Do 5 lat pozbawienia wolności grozi 41-latkowi, który usłyszał zarzut uszkodzenia mienia. Mężczyzna umyślnie wybił szybę okienną i uszkodził żaluzję w pomieszczeniu, które użytkował. Drużbiccy policjanci zatrzymali go jeszcze przed otrzymaniem w tej sprawie zawiadomienia.

13 lutego, około godziny 7:30 policjanci z posterunku w Drużbicach patrolując teren, zwrócili uwagę na mężczyznę, który siedział na przystanku autobusowym. Jego wygląd wskazywał, że może on potrzebować pomocy. Wokół były rozrzucone puszki i butelki po alkoholu.
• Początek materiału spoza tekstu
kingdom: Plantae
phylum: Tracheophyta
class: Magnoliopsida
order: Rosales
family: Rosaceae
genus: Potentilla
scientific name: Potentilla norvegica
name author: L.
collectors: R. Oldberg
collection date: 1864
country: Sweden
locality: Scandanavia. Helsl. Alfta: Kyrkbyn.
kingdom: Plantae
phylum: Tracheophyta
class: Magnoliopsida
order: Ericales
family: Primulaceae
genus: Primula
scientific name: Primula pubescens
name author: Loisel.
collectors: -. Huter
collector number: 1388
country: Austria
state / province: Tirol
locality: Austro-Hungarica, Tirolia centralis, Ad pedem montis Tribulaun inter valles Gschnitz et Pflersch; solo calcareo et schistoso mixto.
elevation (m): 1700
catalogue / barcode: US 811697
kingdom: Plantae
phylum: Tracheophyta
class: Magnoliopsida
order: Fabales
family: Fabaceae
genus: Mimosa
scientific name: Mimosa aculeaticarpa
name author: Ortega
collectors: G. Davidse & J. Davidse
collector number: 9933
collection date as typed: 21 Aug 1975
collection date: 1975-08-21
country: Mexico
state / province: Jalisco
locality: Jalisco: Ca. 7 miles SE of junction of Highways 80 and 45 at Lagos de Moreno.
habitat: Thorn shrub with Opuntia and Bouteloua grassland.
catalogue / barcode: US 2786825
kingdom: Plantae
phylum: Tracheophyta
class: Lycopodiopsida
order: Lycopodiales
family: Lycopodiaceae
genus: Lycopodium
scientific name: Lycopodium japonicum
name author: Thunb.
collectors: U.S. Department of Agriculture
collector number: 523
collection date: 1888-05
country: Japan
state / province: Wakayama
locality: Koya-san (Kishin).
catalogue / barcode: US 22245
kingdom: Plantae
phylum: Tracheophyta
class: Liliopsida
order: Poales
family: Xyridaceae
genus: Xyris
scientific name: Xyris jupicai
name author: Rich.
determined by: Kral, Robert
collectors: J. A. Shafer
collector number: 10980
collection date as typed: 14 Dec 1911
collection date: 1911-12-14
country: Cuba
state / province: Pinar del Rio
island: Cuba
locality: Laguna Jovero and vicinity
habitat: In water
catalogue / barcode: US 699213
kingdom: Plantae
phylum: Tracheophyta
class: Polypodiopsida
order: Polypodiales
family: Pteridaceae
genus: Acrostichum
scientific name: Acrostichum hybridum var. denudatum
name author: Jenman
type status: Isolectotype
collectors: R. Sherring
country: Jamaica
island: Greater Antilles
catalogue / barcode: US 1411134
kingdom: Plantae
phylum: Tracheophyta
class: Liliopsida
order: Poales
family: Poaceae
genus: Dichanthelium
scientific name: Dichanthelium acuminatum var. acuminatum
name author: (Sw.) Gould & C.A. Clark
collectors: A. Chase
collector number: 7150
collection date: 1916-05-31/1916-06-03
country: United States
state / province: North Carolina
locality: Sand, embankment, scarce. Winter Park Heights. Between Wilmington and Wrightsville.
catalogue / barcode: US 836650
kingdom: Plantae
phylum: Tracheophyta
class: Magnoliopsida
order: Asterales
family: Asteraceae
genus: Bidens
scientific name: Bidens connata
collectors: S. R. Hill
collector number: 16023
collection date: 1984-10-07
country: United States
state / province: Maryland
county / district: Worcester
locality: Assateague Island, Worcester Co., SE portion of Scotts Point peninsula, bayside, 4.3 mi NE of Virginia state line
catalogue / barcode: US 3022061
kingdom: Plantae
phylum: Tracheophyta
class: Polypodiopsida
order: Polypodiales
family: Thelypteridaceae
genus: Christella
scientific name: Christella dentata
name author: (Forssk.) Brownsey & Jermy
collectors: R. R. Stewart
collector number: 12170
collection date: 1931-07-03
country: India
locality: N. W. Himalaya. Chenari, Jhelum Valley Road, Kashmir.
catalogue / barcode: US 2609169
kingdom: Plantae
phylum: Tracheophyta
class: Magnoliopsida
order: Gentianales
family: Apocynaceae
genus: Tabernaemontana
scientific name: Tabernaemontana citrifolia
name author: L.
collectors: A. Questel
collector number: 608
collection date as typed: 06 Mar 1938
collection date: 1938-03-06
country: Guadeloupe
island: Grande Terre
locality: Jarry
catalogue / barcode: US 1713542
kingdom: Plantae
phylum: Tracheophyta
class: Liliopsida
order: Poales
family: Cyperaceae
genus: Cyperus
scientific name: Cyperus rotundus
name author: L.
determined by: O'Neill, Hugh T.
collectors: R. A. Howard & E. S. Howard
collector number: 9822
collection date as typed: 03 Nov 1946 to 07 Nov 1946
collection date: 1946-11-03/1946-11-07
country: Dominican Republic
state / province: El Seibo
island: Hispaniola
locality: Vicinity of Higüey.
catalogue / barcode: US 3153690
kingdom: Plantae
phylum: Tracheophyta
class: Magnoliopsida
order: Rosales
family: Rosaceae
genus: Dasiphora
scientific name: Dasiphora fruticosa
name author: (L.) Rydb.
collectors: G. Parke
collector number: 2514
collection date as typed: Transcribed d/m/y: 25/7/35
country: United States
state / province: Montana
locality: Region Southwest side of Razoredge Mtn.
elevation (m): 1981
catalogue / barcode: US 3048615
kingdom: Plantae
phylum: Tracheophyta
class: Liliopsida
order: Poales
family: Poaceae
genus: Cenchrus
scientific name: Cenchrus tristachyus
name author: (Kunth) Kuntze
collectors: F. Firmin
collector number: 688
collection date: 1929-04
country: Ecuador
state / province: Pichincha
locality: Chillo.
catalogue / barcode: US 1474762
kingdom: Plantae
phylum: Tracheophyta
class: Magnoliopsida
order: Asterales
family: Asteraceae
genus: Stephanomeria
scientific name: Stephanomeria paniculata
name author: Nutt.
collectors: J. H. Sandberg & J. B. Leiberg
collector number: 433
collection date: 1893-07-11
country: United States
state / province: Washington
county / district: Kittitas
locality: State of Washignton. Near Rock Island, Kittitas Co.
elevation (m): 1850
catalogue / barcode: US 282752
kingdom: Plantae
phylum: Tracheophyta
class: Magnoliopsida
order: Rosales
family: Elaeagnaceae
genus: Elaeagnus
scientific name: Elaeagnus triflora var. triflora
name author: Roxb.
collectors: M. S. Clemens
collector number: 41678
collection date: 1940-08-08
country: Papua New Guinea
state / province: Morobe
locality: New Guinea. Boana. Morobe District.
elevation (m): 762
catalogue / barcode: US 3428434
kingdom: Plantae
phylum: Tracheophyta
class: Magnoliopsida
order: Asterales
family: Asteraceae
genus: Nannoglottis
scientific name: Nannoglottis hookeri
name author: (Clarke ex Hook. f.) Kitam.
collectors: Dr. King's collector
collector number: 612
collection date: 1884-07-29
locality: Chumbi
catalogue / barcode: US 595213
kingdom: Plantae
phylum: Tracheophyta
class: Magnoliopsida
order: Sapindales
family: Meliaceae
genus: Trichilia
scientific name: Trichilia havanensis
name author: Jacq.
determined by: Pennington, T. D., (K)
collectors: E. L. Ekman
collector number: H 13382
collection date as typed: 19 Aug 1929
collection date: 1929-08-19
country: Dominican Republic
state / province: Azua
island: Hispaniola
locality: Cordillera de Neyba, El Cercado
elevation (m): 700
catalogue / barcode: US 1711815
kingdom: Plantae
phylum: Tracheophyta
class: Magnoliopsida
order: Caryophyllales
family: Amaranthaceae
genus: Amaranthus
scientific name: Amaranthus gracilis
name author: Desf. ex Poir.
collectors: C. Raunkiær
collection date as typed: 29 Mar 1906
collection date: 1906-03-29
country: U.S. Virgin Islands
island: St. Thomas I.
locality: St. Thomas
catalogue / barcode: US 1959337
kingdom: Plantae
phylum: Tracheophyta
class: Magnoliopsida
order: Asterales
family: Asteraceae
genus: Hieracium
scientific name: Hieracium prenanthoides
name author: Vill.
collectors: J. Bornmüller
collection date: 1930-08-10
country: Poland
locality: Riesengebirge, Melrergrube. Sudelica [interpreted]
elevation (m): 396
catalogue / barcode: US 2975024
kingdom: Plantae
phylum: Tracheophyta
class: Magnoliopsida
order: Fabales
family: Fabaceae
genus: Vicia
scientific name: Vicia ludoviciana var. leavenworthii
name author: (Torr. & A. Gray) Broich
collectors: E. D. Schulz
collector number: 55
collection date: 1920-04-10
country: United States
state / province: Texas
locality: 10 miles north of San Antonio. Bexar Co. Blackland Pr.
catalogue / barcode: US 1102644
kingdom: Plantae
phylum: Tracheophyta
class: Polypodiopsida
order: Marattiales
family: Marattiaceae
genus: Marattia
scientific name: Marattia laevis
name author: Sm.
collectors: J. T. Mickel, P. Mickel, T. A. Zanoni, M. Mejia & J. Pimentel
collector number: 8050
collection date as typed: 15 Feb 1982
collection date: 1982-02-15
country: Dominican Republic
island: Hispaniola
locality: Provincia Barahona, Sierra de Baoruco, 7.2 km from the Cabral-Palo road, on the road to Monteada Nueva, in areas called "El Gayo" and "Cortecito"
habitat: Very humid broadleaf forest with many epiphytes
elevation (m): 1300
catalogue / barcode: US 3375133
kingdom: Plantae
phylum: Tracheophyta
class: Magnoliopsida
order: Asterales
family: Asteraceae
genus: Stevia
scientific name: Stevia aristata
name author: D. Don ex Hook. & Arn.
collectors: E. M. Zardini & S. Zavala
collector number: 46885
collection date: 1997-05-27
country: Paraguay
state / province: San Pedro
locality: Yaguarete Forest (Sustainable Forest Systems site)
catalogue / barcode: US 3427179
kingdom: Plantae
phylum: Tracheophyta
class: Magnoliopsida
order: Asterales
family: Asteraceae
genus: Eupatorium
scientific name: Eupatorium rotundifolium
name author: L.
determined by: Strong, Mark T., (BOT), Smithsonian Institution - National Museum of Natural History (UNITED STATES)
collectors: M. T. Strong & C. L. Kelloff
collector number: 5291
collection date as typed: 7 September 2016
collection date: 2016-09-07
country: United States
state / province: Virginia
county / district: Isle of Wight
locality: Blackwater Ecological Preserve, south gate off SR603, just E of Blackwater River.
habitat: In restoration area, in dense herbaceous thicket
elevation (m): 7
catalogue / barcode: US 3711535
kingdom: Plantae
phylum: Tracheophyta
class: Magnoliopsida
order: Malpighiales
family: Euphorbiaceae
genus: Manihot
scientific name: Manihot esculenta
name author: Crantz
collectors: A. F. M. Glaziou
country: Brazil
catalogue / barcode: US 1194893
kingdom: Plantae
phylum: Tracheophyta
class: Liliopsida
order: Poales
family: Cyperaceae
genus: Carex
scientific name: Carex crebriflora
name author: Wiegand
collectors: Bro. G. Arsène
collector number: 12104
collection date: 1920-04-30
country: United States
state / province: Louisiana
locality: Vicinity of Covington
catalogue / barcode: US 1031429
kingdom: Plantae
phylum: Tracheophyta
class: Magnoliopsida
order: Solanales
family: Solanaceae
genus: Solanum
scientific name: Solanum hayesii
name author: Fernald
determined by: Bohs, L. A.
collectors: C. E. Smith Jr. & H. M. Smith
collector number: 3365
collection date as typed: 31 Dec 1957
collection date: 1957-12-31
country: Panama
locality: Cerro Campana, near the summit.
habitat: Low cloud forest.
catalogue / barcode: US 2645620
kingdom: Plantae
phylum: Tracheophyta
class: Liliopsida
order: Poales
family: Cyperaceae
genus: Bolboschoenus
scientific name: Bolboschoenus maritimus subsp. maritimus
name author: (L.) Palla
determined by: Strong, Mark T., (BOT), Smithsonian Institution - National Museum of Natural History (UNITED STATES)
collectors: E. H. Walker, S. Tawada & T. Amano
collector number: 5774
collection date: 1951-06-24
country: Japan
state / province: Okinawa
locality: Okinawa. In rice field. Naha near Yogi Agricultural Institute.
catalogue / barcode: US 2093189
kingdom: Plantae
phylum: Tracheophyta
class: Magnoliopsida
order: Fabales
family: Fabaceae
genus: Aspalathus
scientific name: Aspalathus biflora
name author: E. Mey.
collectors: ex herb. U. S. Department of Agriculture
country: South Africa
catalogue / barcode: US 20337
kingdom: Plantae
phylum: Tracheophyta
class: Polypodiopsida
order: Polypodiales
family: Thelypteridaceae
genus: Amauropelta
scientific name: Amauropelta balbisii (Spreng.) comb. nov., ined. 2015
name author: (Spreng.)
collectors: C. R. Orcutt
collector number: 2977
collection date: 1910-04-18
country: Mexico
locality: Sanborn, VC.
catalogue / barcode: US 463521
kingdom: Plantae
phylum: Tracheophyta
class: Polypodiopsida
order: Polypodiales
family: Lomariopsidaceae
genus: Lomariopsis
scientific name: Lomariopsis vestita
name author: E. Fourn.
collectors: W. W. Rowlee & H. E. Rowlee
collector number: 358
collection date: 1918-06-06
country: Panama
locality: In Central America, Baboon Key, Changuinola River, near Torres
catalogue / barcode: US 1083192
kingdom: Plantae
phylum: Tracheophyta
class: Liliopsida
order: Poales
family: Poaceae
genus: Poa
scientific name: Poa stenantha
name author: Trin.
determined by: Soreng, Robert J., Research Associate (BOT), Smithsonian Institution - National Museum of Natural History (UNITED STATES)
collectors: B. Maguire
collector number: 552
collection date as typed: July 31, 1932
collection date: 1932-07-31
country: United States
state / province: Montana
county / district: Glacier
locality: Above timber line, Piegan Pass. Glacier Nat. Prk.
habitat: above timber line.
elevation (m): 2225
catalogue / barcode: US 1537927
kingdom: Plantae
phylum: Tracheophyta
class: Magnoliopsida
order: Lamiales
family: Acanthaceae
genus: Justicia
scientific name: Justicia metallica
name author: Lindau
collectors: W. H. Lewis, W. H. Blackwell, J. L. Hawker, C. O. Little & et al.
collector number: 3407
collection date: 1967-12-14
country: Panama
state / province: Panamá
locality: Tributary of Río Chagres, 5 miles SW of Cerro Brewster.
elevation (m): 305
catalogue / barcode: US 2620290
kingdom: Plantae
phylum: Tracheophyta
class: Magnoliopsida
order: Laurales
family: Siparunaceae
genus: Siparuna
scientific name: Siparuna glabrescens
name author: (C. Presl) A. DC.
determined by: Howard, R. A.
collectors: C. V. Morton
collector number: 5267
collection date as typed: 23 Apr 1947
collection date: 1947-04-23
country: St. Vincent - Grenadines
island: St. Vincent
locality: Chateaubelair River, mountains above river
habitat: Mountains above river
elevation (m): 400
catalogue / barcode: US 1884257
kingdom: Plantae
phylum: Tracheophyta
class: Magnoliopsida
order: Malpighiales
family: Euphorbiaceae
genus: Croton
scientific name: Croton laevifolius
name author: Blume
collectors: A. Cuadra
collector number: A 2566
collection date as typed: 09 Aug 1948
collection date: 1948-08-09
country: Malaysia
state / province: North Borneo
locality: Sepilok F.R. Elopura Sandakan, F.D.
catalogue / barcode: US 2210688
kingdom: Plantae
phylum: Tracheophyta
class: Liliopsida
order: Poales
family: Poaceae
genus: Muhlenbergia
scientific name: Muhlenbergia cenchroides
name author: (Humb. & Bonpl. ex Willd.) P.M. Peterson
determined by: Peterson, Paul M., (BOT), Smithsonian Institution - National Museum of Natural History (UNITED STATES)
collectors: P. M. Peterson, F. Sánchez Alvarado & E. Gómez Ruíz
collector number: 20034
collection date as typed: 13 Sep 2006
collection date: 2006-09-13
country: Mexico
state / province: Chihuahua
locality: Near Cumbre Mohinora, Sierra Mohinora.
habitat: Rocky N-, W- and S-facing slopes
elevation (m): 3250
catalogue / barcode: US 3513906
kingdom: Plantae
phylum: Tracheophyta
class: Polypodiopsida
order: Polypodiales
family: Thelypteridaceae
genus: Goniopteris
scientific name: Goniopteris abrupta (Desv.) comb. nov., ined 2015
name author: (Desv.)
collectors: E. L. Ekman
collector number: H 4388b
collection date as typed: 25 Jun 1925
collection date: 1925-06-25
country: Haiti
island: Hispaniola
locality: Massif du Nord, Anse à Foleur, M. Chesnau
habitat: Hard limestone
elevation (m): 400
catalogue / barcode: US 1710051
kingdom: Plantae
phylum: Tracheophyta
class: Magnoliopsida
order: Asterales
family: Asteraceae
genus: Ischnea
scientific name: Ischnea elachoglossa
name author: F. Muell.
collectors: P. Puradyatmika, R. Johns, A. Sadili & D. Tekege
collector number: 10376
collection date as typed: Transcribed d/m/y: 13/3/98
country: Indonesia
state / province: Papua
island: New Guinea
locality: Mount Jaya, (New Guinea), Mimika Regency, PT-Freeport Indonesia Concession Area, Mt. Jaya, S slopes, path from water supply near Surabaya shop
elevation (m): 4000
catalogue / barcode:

Nietrzeźwy 41-latek w trakcie legitymowania oświadczył, że od czasu kiedy stracił zatrudnienie nie ma gdzie się podziać, a poprzedni pracodawca dawał mu schronienie. 

- W tej sytuacji policjanci skontaktowali się z pracodawcą. Okazało się wówczas, że legitymowany 41-latek jakiś czas temu celowo uszkodził okno i roletę okienną w pomieszczeniu, które użytkował. W tej sprawie pokrzywdzony dopiero miał złożyć zawiadomienie na policję. O swoich ustaleniach drużbiccy policjanci zawiadomili oficera dyżurnego bełchatowskiej policji, który na miejsce wysłał grupę dochodzeniowo-śledczą. Policjanci wykonali oględziny miejsca zdarzenia, przesłuchali pokrzywdzonego, który wartość strat wycenił na 2500 złotych. Podejrzewany został zatrzymany, a po wytrzeźwieniu usłyszał zarzut przestępstwa zagrożonego karą do 5 lat pozbawienia wolności - przekazuje Iwona Kaszewskaz bełchatowskiej policji.